In this case, though, it's pretty obvious what you have done wrong—at least, at the first layer. (There may be more, depending on what you intend to do with these trees.)
Consider the following function:
func setToNil(p *int) {
p = nil
}
Let's use this from a main:
func main() {
x := 3
px := &x
fmt.Println("before: x =", x, "px =", px)
setToNil(px)
fmt.Println("after: x =", x, "px =", px)
}
(Complete version on the Go playground)
What do you expect this program to do? Try it out: did it do what you expected? Why, or why not? If not, what about this variant:
func setToTheAnswer(i int) {
i = 42
}
func main() {
x := 3
fmt.Println("before: x =", x)
setToTheAnswer(x)
fmt.Println("after: x =", x)
}
Fill in the rest and try it out. Why didn't x change? (Should it have changed? If you think so, why do you think so? The language definition says that it should not.)

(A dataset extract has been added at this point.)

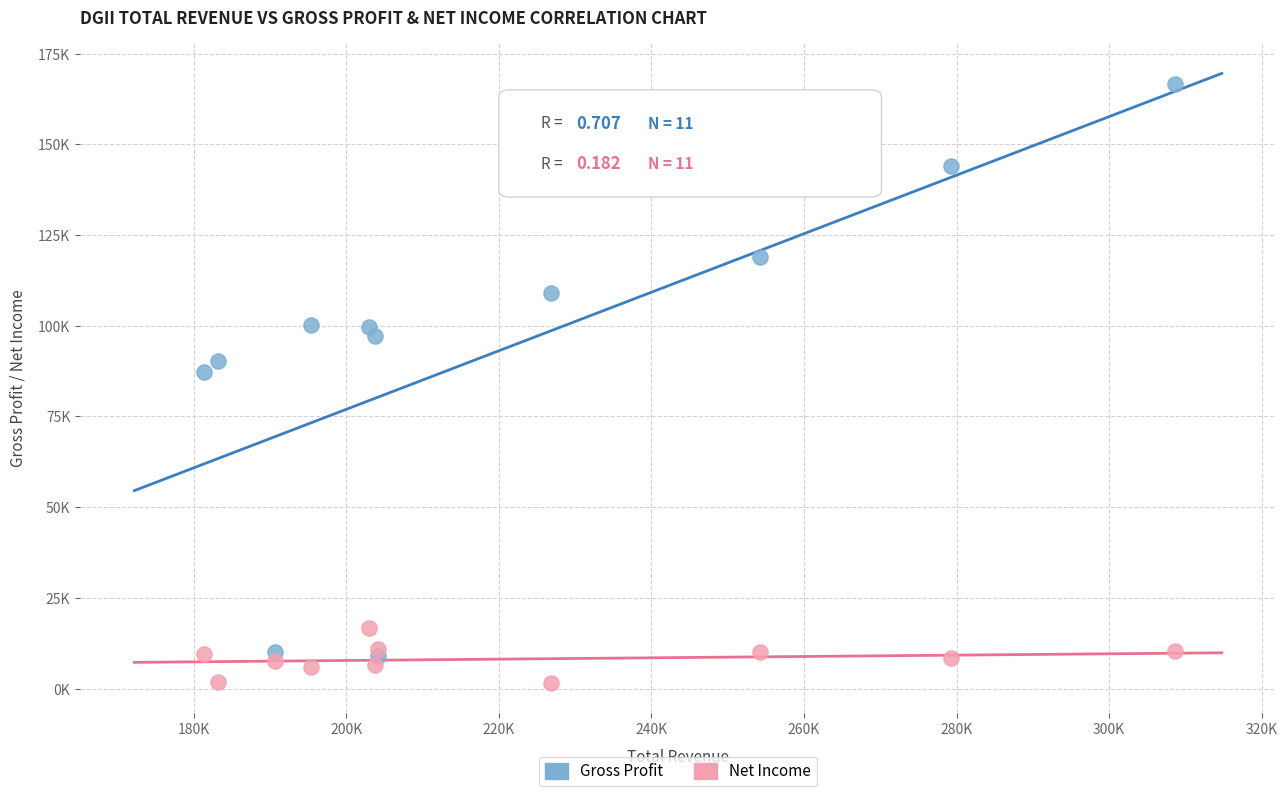

Which series reaches the minimum Y coordinate?

Net Income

Now, compare that to this version:
func setToTheAnswer(p *int) {
*p = 42
}
func setToNil(q **int) {
*q = nil
}
func main() {
x := 3
px := &x
fmt.Println("before: x =", x, "px =", px)
setToTheAnswer(px)
setToNil(&px) // note the & in front of px
fmt.Println("after: x =", x, "px =", px)
}
What will this version do? Try it on the playground.
dYour function:
func delete(d *Node, v int) {
// ...
}
takes a parameter named d of type pointer to Node (and v of type int of course). If you change d in delete, that has no effect on any * Node variable in any caller, because d is a copy of this pointer-to-Node. You can change *d to change the Node to which the caller's pointer points, but you cannot change the caller's pointer.
There are multiple different ways to fix this. For instance, instead of taking a d *Node you might take a different object that contains a root *Node pointer, or you might take a pd **Node so that you can update a d *Node in the caller. Which is the right way? That's up to you.